Thursday, April 20, 2006

Some Thoughts on Immigration

I really haven't delved into this topic too much, yet, because I've been trying to ponder on just what my view really is. Robert Samuelson has said this in his Conspiracy Against Assimilation op-ed in the Washington Post.

It's all about assimilation -- or it should be. One of America's glories is that it has assimilated many waves of immigrants. Outsiders have become insiders. But it hasn't been easy. Every new group has struggled: Germans, Irish, Jews and Italians. All have encountered economic hardship, prejudice and discrimination. The story of U.S. immigration is often ugly. If today's wave of immigration does not end in assimilation, it will be a failure. By this standard, I think the major contending sides in the present bitter debate are leading us astray. Their proposals, if adopted, would frustrate assimilation. ....... It's sometimes said that today's Hispanics will resemble yesterday's Italians. Although they won't advance as rapidly as some other groups of more skilled immigrants, they'll still move into the mainstream. Many have -- and will. But the overall analogy is a stretch, according to a recent study, "Italians Then, Mexicans Now," by sociologist Joel Perlmann of Bard College. Since 1970 wages of Mexican immigrants compared with those of native whites have declined. By contrast, wages of Italians and Poles who arrived early in the last century rose over time. For the children of immigrants, gaps are also wide. Second-generation Italians and Poles typically earned 90 percent or more compared to native whites. For second-generation Mexican Americans, the similar figure is 75 percent. One big difference between then and now: Immigration slowly halted during and after World War I. The Italians and Poles came mainly between 1890 and 1915. Older immigrants didn't always have to compete with newcomers who beat down their wages. There was time for outsiders and insiders to adapt to each other. We should heed history's lesson.
It is indeed not a good comparison, to compare the Italians of yesteryear and Hispanics of today. If we are to look at history as our lesson, we need to ask ourselves why did Italians stop coming over en masse after 1915? Sure, you have World War I, but, what changed about Italy after WWI? Did it begin to flourish? Did it not become pretty prosperous? A better comparison on the tales Italian and Hispanic immigrants is on growth, or lack thereof, of their respective countries, Mexico and Italy. How has Mexico been doing these past 20 years or so? How did Italy do after WWI? There is no valid comparison in history for what America has to deal with today in regards to immigration, legal and illegal, from Mexico. Mexico and the United States have the highest disparity in income of any two contiguous states in the world, most likely ever in the history of the world. When a Mexican worker can get a piddly job in America for five times what he would get in Mexico, would he not risk all so he can earn good money for his family?
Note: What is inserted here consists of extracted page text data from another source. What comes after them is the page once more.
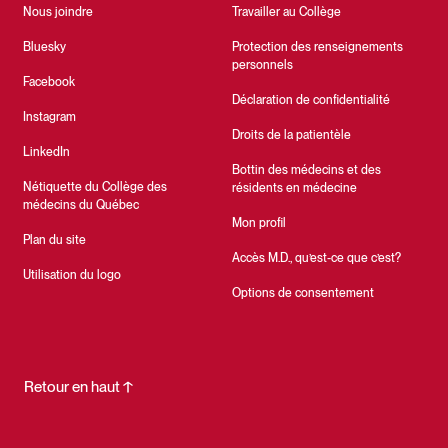
Nous joindre
Travailler au Collège
Bluesky
Protection des renseignements
personnels
Facebook
Déclaration de confidentialité
Instagram
Droits de la patientèle
LinkedIn
Bottin des médecins et des
Nétiquette du Collège des
résidents en médecine
médecins du Québec
Mon profil
Plan du site
Accès M.D., qu’est-ce que c’est?
Utilisation du logo
Options de consentement
Retour en haut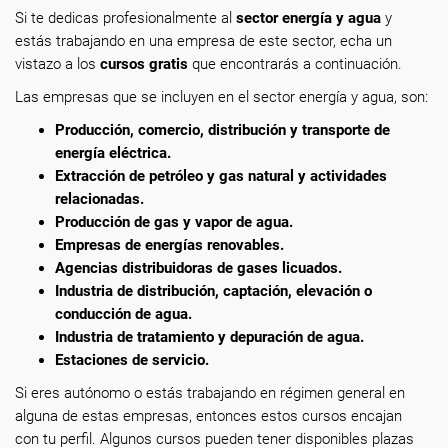
Si te dedicas profesionalmente
al
sector energía y agua
y
estás trabajando en una empresa de este sector, echa un
vistazo a los
cursos gratis
que encontrarás a continuación.
Las empresas que se incluyen en el sector energía y agua, son:
Producción, comercio, distribución y transporte de
energía eléctrica.
Extracción de petróleo y gas natural y actividades
relacionadas.
Producción de gas y vapor de agua.
Empresas de energías renovables.
Agencias distribuidoras de gases licuados.
Industria de distribución, captación, elevación o
conducción de agua.
Industria de tratamiento y depuración de agua.
Estaciones de servicio.
Si eres autónomo o estás trabajando en régimen general en
alguna de estas empresas, entonces estos cursos encajan
con tu perfil. Algunos cursos pueden tener disponibles plazas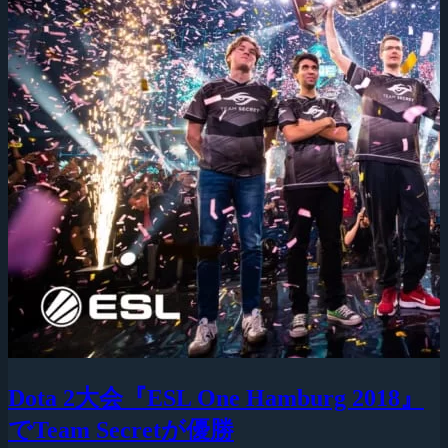
Dota 2大会『ESL One Hamburg 2018』
でTeam Secretが優勝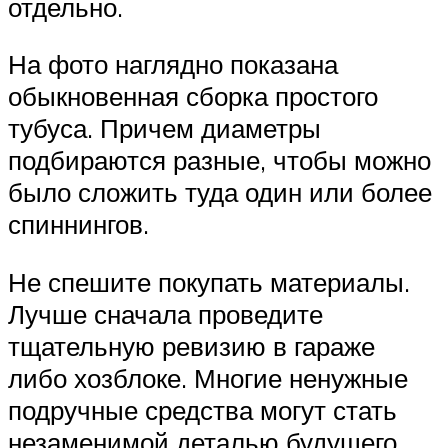
отдельно.
На фото наглядно показана
обыкновенная сборка простого
тубуса. Причем диаметры
подбираются разные, чтобы можно
было сложить туда один или более
спиннингов.
Не спешите покупать материалы.
Лучше сначала проведите
тщательную ревизию в гараже
либо хозблоке. Многие ненужные
подручные средства могут стать
незаменимой деталью будущего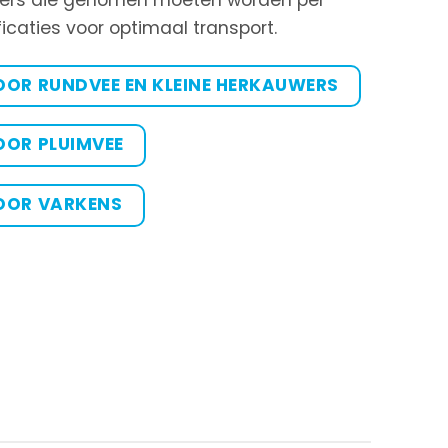
caties voor optimaal transport.
OR RUNDVEE EN KLEINE HERKAUWERS
OR PLUIMVEE
OOR VARKENS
I would. The problem lies in Mexico, and in that country's inability to grow. It cannot be argued that their vicinity to the richest country in the world is a problem, as Canada does just fine to the north. And in actuality, what might be a good comparison, a good political research paper is on the contrasts between Canada and Mexico. Let us see just why one nation does well and the other still cannot really get itself off its feet.